An attempt to attract affluent movie goers saw air-conditioning installed in a London cinema
Aficionados of Britain’s cinemas will know the name of Oscar Deutsch, the son of a successful scrap metal merchant who opened his first picture house in Perry Barr, Birmingham in 1928.
Those same enthusiasts will know that Deutsch created ODEON Cinemas, which in the space of nine years had grown to 250 movie theatres.
Deutsch’s publicists are purported to have pushed ODEON as an acronym for Oscar Deutsch Entertains Our Nation, but it is equally likely the chain took its name from the Greek word ōideion, which is ‘a building for musical performance’, an altogether more appropriate description of the old Alhambra Theatre in Leicester square, London, which Deutsch acquired in 1936 as the site of his company’s prize cinema.
The old Alhambra was demolished to make way for what is now the ODEON Luxe Leicester Square. According to ODEON Cinemas Group, art deco architecture became synonymous with Odeon, as did the latest technology and in 1937 The Engineer ran a report on air conditioning installed in Deutsch’s flagship venue in the heart of London’s West End.
Deutsch wanted to attract a more affluent class of cinema goer and followed a trend that saw ‘increased consideration…being given to the incorporation of air-conditioning equipment in order that the occupants may enjoy clean comfortable, and healthy atmospheric conditions, regardless of the prevailing exterior weather.’

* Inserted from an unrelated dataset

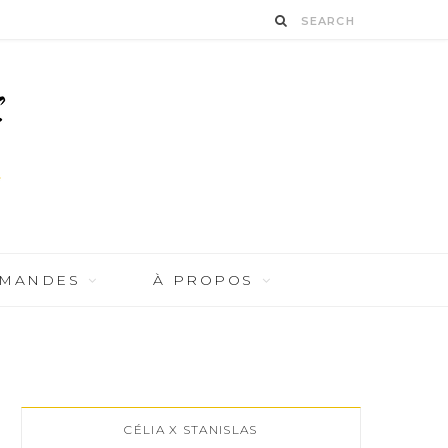
RMANDES
À PROPOS
CÉLIA X STANISLAS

Installed by Vacuum Refrigeration, Ltd, the plant was designed to give a constant dry bulb temperature inside the building of 68oF [20oC], with 57 per cent relative humidity, when the outside shade temperatures vary between 80oF and 30oF.
Each occupant will be supplied with 1200 cubic feet of fresh air per hour
“Should the outside summer shade temperature at any time exceed 80oF [27oC] a corresponding increase will be provided in the theatre, so that the difference between the inside and outside dry bulb temperature will not be more than 12oF, otherwise patrons would experience discomfort owing to the wide divergence,” The Engineer said, adding that the percentage of humidity would remain unaltered.
The new theatre could accommodate 2,300 movie goers and in designing the equipment it was necessary ‘to take into consideration the amount of heat and humidity liberated by so many people’.
“Each occupant will be supplied with 1200 cubic feet of fresh air per hour,” The Engineer reported. “The heat gains make it essential for refrigeration to be incorporated in the service in order that excess moisture may be condensed out of the air.”
The rotary water vapour refrigerating plant comprised a centrifugal water vapour extractor and compressor (similar to a normal turbine blower), which could be driven by an electric motor operating through a speed increasing gear, or by the direct application of a steam turbine, a flash type water evaporator, a surface vapour condenser, a dry vacuum pump for air extraction, and a cold-water extraction and delivery pump arranged integral with the flash evaporator.
Our reporter added: “The action of the surface condenser and dry vacuum pump will provide an absolute pressure in the evaporator about 1.5in to 2in, depending on the temperature and quantity of the condenser water available. The action of the rotary vapour compressor further decreases the absolute pressure in the evaporator to some predetermined value, at which the temperature of the water to be cooled is obtained.
“In addition to this duty, the vapour compressor extracts and compresses the water vapour to the pressure existing in the condenser to which it is passed, the condensate then being returned to the evaporator feed. Since the vapour volume varies largely with a slight difference in temperature, the plant automatically regulates itself and practically floats on the load.”
According to The Engineer’s report, the Alhambra plant was designed to eliminate 2,400,000B.Th.U. per hour, described as the equivalent to melting 200 tons of ice per 24 hours at 32oF, the compressor being operated at full load by a 185HP electric motor.
“The chilled water leaves the evaporator at a temperature of 45oF and is circulated to the spray washing plant at the rate of 800 gallons per minute,” The Engineer said. “The whole of the air admitted to the theatre will be thoroughly washed, cleansed, and dehumidified by a spray type air washer. Before entering the auditorium, the air will be suitably heated as conditions may demand, and the relative humidity adjusted. The complete plant will deliver 1.5 tons per minute of correctly conditioned air to the theatre. The air extracted will conveyed by ducts situated under the balcony steppings and stalls seats, and also through the proscenium arch and stage extracts. In total it will constitute some 75 per cent of the air admitted, the balance of 25 per cent being used to maintain a slight pressure inside the auditorium, thus preventing cold draughts from entering in winter.”